Actually my transformations are:
gl.glLoadIdentity();
float[] scalation = transform.getScalation();
gl.glScalef(scalation[0], scalation[1], scalation[2]);
float[] translation = transform.getTranslation();
gl.glTranslatef(translation[0], translation[1], translation[2]);
float[] rotation = transform.getRotation();
gl.glRotatef(rotation[0], 1.0f, 0.0f, 0.0f);
gl.glRotatef(rotation[1], 0.0f, 1.0f, 0.0f);
gl.glRotatef(rotation[2], 0.0f, 0.0f, 1.0f);
The orientation always depends on angles order. You can't make them indipendent. You rotate vectors multipling them by matrices, and matrix multiplication is not commutative. You can choose one order and be consistent with it.
For these problems, a common choice is the ZYX orientation method (first roll, then pitch and at the end yaw).
My personal reference when I work with angles is this document, that helps me a lot.
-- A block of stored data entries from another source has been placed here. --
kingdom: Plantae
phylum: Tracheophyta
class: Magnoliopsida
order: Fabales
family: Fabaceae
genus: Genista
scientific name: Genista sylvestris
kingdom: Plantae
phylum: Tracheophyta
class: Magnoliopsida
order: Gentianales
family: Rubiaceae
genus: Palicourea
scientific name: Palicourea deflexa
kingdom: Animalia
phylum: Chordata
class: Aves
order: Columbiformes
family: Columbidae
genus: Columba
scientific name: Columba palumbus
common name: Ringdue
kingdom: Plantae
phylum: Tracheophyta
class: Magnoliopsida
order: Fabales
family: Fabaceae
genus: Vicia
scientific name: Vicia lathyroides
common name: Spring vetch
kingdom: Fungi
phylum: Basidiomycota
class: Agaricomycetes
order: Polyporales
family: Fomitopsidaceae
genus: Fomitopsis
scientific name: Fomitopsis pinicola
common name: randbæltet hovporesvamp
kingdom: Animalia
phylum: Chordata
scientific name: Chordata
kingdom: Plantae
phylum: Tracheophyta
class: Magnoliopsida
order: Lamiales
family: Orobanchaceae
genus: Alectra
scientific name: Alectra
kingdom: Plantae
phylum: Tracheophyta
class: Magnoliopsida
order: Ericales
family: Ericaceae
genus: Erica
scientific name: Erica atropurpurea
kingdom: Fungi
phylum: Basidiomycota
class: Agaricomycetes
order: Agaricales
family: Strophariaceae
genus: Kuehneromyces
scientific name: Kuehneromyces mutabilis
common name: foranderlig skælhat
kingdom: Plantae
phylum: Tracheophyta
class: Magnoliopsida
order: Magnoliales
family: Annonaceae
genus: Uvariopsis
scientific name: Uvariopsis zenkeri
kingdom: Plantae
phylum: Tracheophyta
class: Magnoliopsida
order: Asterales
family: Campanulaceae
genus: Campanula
if you use yaw/pitch/roll, your final orientation will always depend on the amounts and order in which you apply them. you can choose other schemes if you want readability or simplicity. i like choosing a forward vector (F), and calculating a right and up vector based on a canonical 'world up' vector, then just filling in the matrix columns. You could add an extra 'axis spin' angle term, if you like. It's a bit like a quaternion, but more human-readable. I use this representation for controlling a basic WASD-style camera.
Accumulating (yaw, pitch, roll) rotations requires to keep a transformation matrix, which is the product of the separate transformations, in the order in which they occur. The resulting matrix is a rotation around some axis and some angle.